Copy the data that follows exactly, and include none of its images.

## STORED DATA

════════════════════

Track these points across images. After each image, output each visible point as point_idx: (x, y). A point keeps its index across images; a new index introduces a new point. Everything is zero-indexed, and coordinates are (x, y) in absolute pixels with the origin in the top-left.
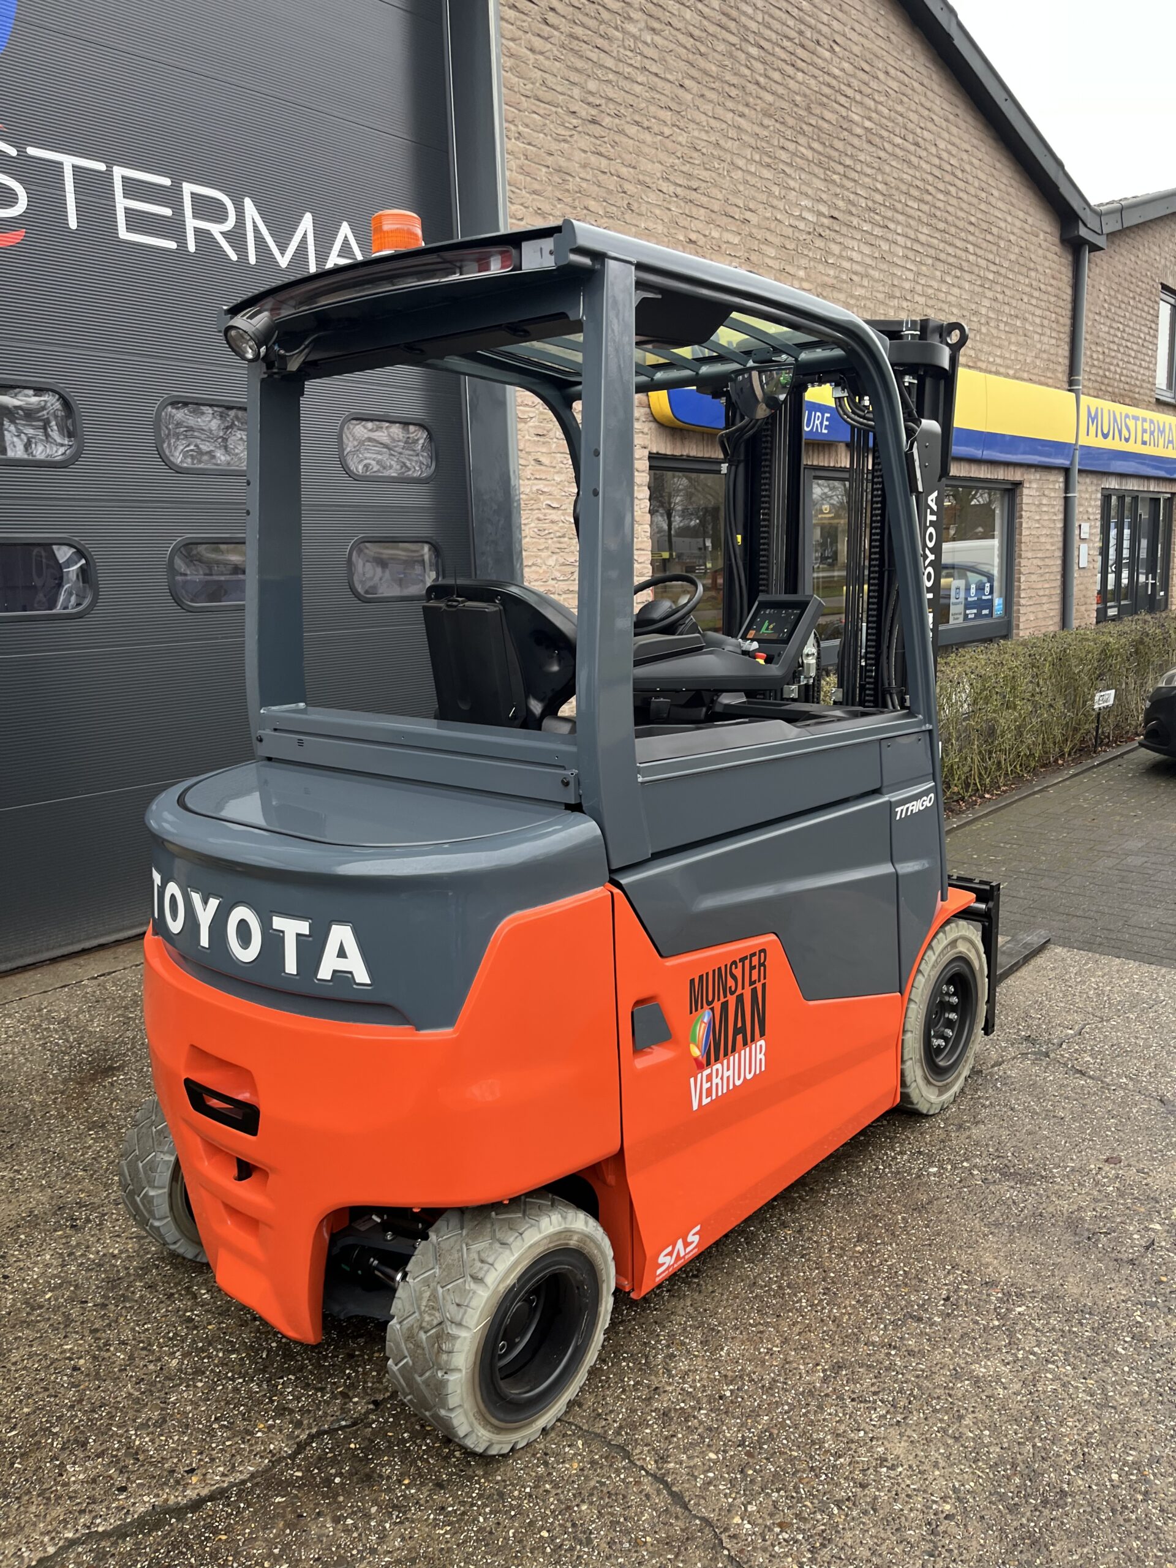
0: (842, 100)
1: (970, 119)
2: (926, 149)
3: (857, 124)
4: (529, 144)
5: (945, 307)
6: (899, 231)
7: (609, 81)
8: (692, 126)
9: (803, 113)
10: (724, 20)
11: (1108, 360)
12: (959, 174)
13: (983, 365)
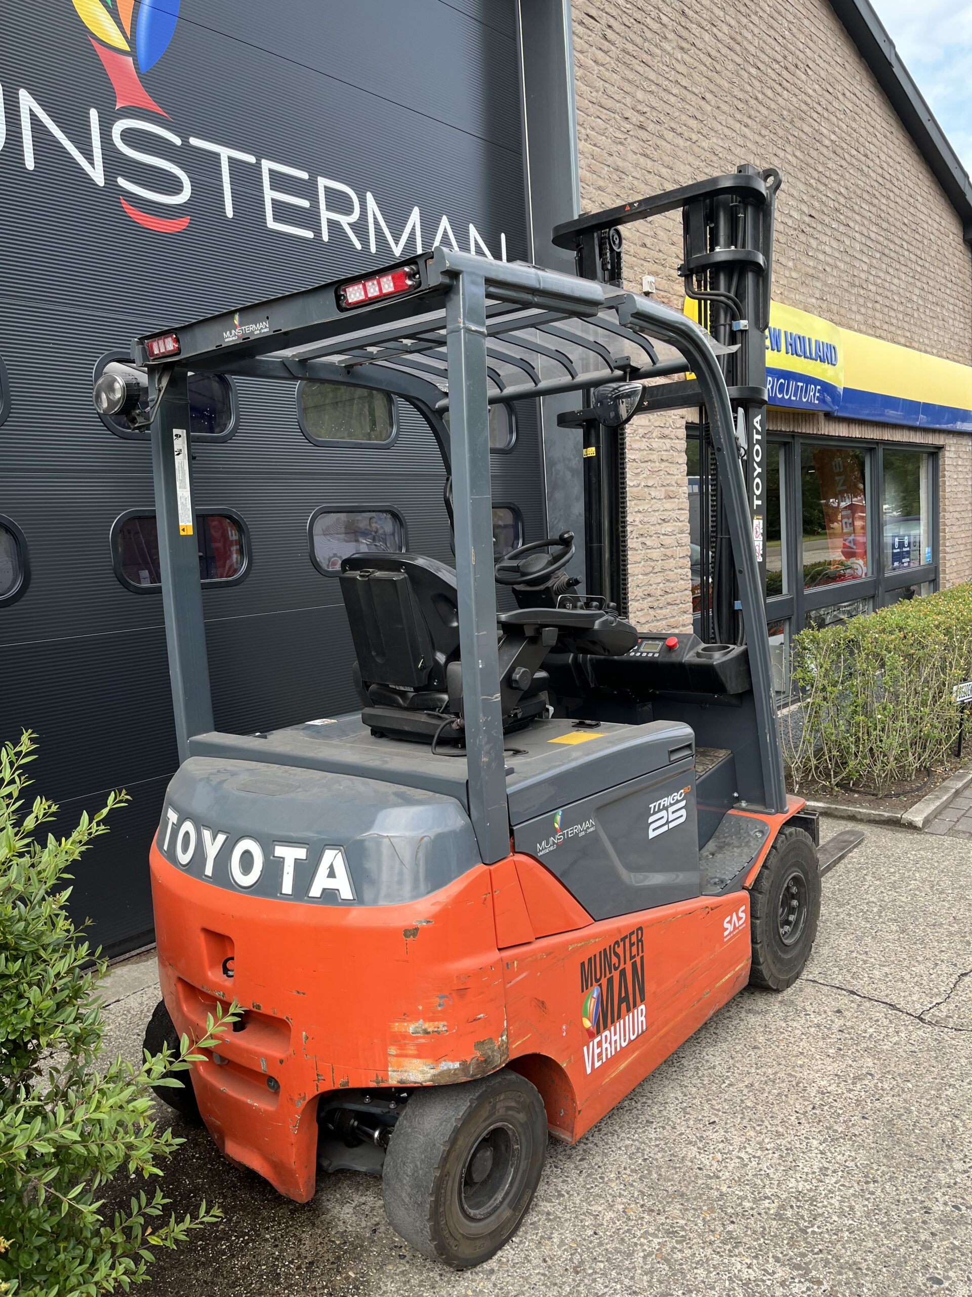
0: (815, 116)
1: (901, 137)
2: (872, 160)
4: (595, 145)
5: (889, 294)
6: (857, 229)
7: (651, 92)
8: (712, 133)
9: (787, 125)
12: (897, 183)
13: (916, 345)
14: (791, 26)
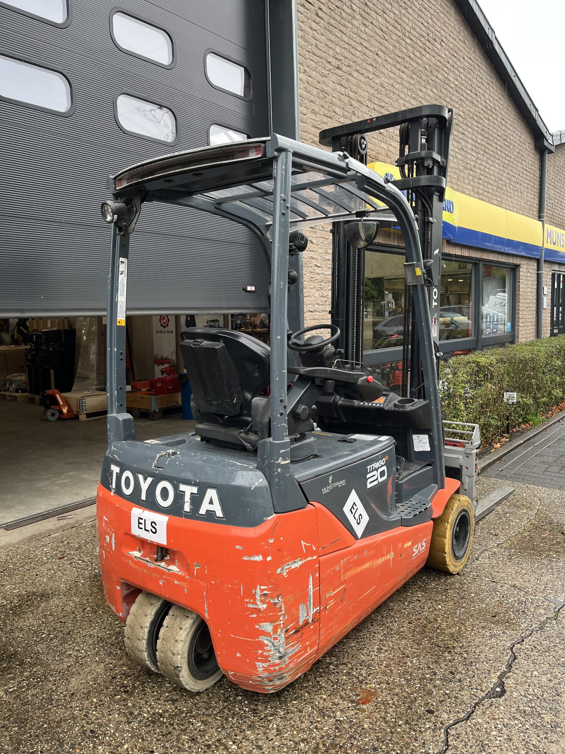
0: (446, 69)
1: (498, 85)
2: (480, 97)
3: (451, 82)
4: (309, 76)
5: (488, 175)
6: (469, 136)
7: (345, 48)
8: (381, 75)
10: (396, 24)
11: (554, 207)
12: (494, 111)
13: (504, 205)
14: (432, 16)
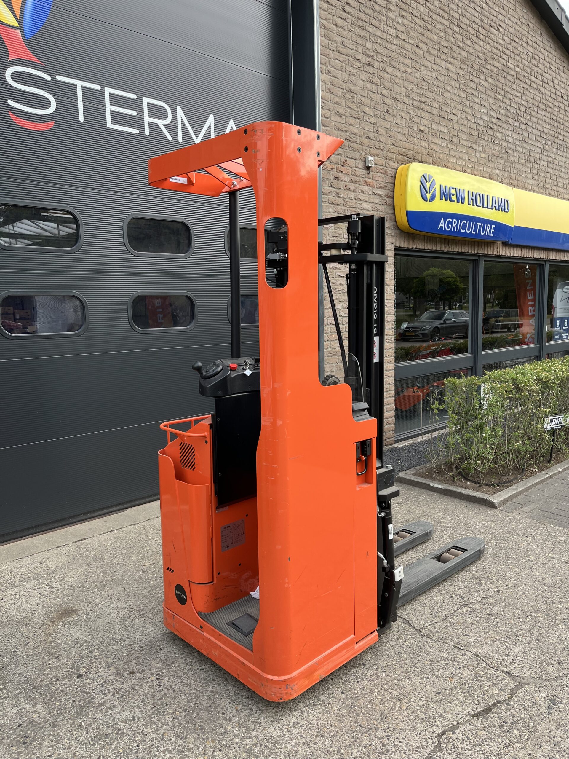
2: (548, 84)
3: (512, 70)
4: (334, 77)
6: (534, 127)
7: (378, 43)
8: (422, 68)
9: (483, 62)
10: (441, 13)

════════════════════

## REPLY TO THE EXERCISE
Track these points across images. After each image, output each visible point as point_idx: (x, y). A point keeps its index across images; a new index introduces a new point. Everything is zero-indexed, and coordinates are (x, y) in absolute pixels with the origin in the top-left.
0: (842, 100)
1: (970, 119)
2: (926, 149)
3: (857, 124)
4: (529, 144)
5: (945, 307)
6: (899, 231)
7: (609, 81)
8: (692, 126)
9: (803, 113)
10: (724, 20)
11: (1108, 360)
12: (959, 174)
13: (983, 365)
0: (815, 116)
1: (901, 137)
2: (872, 160)
4: (595, 145)
5: (889, 294)
6: (857, 229)
7: (651, 92)
8: (712, 133)
9: (787, 125)
12: (897, 183)
13: (916, 345)
14: (791, 26)
0: (446, 69)
1: (498, 85)
2: (480, 97)
3: (451, 82)
4: (309, 76)
5: (488, 175)
6: (469, 136)
7: (345, 48)
8: (381, 75)
10: (396, 24)
11: (554, 207)
12: (494, 111)
13: (504, 205)
14: (432, 16)
2: (548, 84)
3: (512, 70)
4: (334, 77)
6: (534, 127)
7: (378, 43)
8: (422, 68)
9: (483, 62)
10: (441, 13)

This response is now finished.